Sustainability and Energy Consumption: The environmental impact of the massive energy consumption of AI data centers remains a significant concern. Finding more sustainable and energy-efficient ways to power AI infrastructure is a crucial ongoing challenge, coming at odds with customers seeking to deploy on the largest, latest, greatest models.
Lack of Standardization: High-density compute environments often require advanced cooling solutions like liquid cooling.
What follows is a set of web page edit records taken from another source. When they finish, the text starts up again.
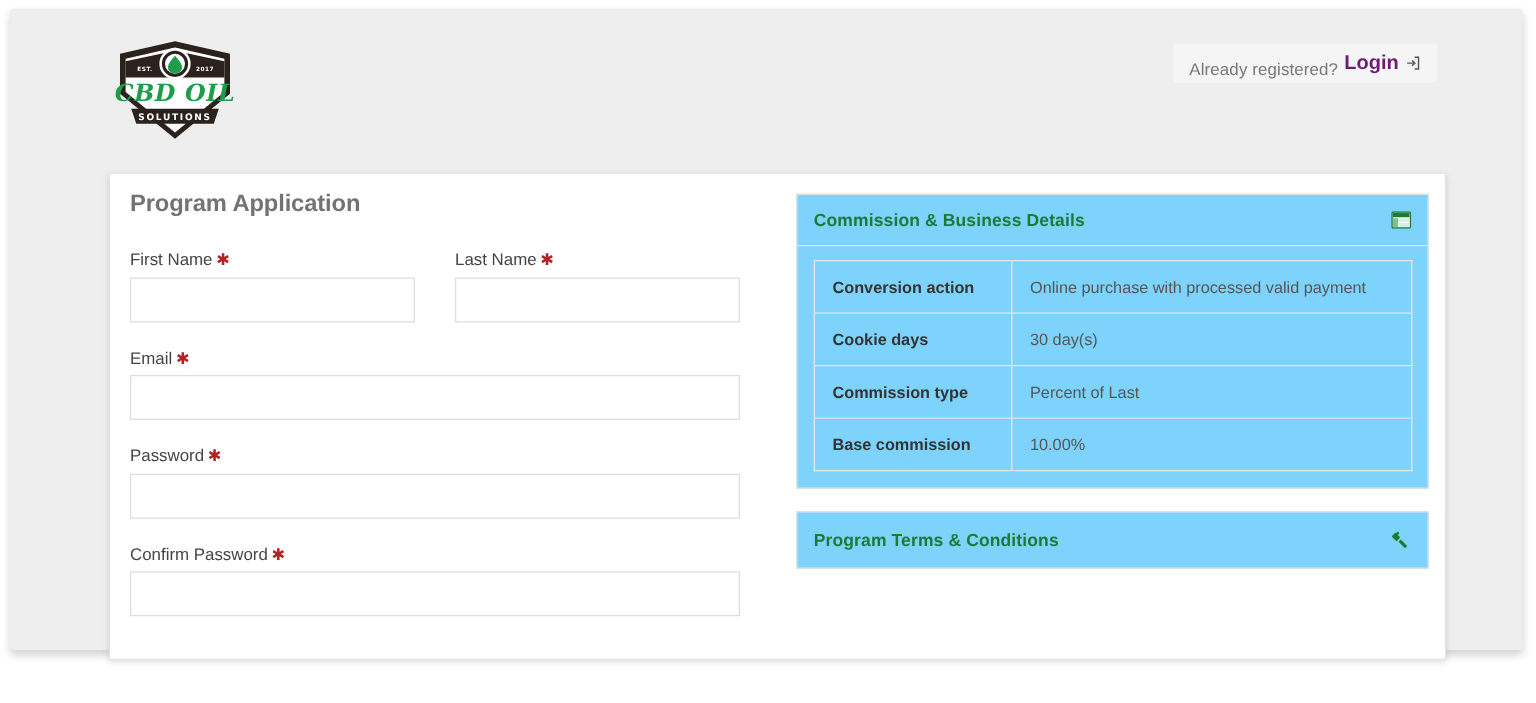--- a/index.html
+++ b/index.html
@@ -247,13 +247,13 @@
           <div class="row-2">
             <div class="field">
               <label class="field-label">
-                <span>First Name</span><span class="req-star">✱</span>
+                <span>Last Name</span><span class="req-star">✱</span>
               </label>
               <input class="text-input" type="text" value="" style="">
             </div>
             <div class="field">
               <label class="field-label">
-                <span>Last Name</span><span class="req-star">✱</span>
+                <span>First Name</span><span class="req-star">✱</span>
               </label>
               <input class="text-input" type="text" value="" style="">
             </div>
However there is a lack of standardization: "We think the market needs to go to liquid cooling a lot faster than what data centers are ready for... There's no set way or standard for liquid cooling that data center providers have adopted. Every site I need to work with the local data center provider based on what they're capable of doing". This lack of standardization hinders wider adoption and efficient deployment of liquid cooling technologies.
Effectively Utilizing Available Compute: Even with increased access, ensuring that researchers and practitioners can effectively utilize the available compute resources remains a challenge. This includes developing efficient algorithms, optimizing software, and having the necessary engineering expertise.
Future Opportunities
Development of More Energy-Efficient Architectures: Research into novel computing architectures beyond traditional CPUs and GPUs, including neuromorphic computing and specialized AI accelerators, holds the potential for significant gains in energy efficiency. As one researcher put it, "There are more energy efficient architectures than Transformers probably.”
Advancements in Interconnect Technology: Breakthroughs in interconnect technologies, such as photonics, could alleviate the communication bottlenecks between compute units, enabling more efficient scaling of AI systems.
Advancement Standardization of Data Center Techniques: Standardizing and improving the accessibility of liquid cooling and other advanced thermal management technologies will be crucial for deploying increasingly power-dense AI hardware.
Public-Private Partnerships for Democratizing Access: Continued and expanded collaborations between public and private sectors can help bridge the compute gap, providing researchers and smaller organizations with access to the resources they need. Siegel emphasized the importance of "private sector partnership too, not just federal funding" for initiatives like Empire AI.
Software Innovations for Efficient Resource Utilization: Further advancements in algorithms, software frameworks, and resource management tools will be critical for maximizing the efficiency of available compute resources. Siegel noted that the academic world needs to "go beyond just getting GPUs. Think about software innovations" to effectively utilize compute.
Conclusion
While significant progress has been made, persistent pain points and emerging challenges remain. Addressing these issues through technological innovation, strategic partnerships, and a focus on efficiency and sustainability will be crucial for realizing the full potential of AI across various domains.